Exercise directions: Copy out the lines of the items from the line with "elevation (m): 220" up to and including the line with "determined by: (US)", changing "locality" to "site" and leaving everything else unchanged.

Data provided:
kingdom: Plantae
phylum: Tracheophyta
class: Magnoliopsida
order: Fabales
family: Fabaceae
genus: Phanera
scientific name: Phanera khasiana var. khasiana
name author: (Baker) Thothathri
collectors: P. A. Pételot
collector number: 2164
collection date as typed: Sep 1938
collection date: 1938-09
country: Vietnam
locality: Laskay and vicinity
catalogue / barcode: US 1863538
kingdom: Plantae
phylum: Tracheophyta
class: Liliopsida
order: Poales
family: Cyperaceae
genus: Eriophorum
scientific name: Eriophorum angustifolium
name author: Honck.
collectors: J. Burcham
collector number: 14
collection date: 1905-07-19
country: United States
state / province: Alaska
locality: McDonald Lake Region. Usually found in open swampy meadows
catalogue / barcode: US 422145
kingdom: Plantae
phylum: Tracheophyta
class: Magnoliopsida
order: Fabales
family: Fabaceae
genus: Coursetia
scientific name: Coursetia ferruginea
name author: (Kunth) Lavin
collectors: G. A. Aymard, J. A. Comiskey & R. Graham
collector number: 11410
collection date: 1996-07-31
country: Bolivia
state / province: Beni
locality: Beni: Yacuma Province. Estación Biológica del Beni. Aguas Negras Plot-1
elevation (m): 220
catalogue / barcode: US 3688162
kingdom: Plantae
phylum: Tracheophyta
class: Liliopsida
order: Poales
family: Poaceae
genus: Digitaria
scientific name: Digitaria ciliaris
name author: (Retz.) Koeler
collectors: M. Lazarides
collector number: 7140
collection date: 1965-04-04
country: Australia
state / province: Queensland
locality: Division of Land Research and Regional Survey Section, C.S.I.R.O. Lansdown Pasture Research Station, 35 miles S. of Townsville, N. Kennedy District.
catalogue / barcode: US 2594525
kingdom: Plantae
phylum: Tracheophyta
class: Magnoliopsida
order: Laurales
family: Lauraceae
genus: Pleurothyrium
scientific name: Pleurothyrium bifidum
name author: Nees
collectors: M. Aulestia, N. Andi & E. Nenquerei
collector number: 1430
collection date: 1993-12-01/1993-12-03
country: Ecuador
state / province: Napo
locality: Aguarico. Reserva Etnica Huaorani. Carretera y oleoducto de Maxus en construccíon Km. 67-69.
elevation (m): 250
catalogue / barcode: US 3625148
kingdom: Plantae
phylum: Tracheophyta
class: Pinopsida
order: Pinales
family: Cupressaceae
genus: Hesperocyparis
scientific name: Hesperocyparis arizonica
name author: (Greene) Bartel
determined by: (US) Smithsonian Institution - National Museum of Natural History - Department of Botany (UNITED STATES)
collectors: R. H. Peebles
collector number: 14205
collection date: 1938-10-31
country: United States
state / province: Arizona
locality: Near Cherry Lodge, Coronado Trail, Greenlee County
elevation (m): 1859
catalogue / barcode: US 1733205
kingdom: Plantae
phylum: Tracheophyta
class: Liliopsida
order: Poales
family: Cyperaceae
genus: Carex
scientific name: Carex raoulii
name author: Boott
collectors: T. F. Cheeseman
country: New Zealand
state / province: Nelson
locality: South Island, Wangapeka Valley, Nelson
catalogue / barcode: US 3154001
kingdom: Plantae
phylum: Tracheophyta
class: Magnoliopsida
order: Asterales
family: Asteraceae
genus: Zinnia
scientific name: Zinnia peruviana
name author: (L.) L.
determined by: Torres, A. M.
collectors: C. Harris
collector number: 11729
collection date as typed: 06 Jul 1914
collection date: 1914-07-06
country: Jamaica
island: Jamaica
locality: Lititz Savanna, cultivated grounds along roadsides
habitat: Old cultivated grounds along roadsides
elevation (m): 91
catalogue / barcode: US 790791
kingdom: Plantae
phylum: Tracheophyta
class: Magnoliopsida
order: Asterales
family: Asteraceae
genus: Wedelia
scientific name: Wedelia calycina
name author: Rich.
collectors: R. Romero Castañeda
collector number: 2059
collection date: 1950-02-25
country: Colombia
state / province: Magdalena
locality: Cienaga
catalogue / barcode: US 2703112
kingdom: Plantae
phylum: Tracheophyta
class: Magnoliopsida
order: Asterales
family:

Solution for this exercise:
elevation (m): 220
catalogue / barcode: US 3688162
kingdom: Plantae
phylum: Tracheophyta
class: Liliopsida
order: Poales
family: Poaceae
genus: Digitaria
scientific name: Digitaria ciliaris
name author: (Retz.) Koeler
collectors: M. Lazarides
collector number: 7140
collection date: 1965-04-04
country: Australia
state / province: Queensland
site: Division of Land Research and Regional Survey Section, C.S.I.R.O. Lansdown Pasture Research Station, 35 miles S. of Townsville, N. Kennedy District.
catalogue / barcode: US 2594525
kingdom: Plantae
phylum: Tracheophyta
class: Magnoliopsida
order: Laurales
family: Lauraceae
genus: Pleurothyrium
scientific name: Pleurothyrium bifidum
name author: Nees
collectors: M. Aulestia, N. Andi & E. Nenquerei
collector number: 1430
collection date: 1993-12-01/1993-12-03
country: Ecuador
state / province: Napo
site: Aguarico. Reserva Etnica Huaorani. Carretera y oleoducto de Maxus en construccíon Km. 67-69.
elevation (m): 250
catalogue / barcode: US 3625148
kingdom: Plantae
phylum: Tracheophyta
class: Pinopsida
order: Pinales
family: Cupressaceae
genus: Hesperocyparis
scientific name: Hesperocyparis arizonica
name author: (Greene) Bartel
determined by: (US) Smithsonian Institution - National Museum of Natural History - Department of Botany (UNITED STATES)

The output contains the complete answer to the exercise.